### WHAT TO WORK ON
Verbatim reproduction of the entries is required; images must be omitted.

===== DATA IN THIS EXERCISE

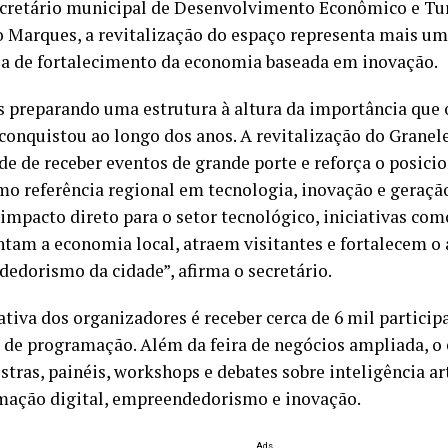
ecretário municipal de Desenvolvimento Econômico e Tu
 Marques, a revitalização do espaço representa mais um
ia de fortalecimento da economia baseada em inovação.
 preparando uma estrutura à altura da importância que 
onquistou ao longo dos anos. A revitalização do Granel
de de receber eventos de grande porte e reforça o posic
mo referência regional em tecnologia, inovação e geraçã
impacto direto para o setor tecnológico, iniciativas com
am a economia local, atraem visitantes e fortalecem o
edorismo da cidade”, afirma o secretário.
ativa dos organizadores é receber cerca de 6 mil particip
s de programação. Além da feira de negócios ampliada, o
tras, painéis, workshops e debates sobre inteligência arti
mação digital, empreendedorismo e inovação.
Ads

==========

### ANSWER SPACE
ecretário municipal de Desenvolvimento Econômico e Tu
 Marques, a revitalização do espaço representa mais um
ia de fortalecimento da economia baseada em inovação.
 preparando uma estrutura à altura da importância que 
onquistou ao longo dos anos. A revitalização do Granel
de de receber eventos de grande porte e reforça o posic
mo referência regional em tecnologia, inovação e geraçã
impacto direto para o setor tecnológico, iniciativas com
am a economia local, atraem visitantes e fortalecem o
edorismo da cidade”, afirma o secretário.
ativa dos organizadores é receber cerca de 6 mil particip
s de programação. Além da feira de negócios ampliada, o
tras, painéis, workshops e debates sobre inteligência arti
mação digital, empreendedorismo e inovação.
Ads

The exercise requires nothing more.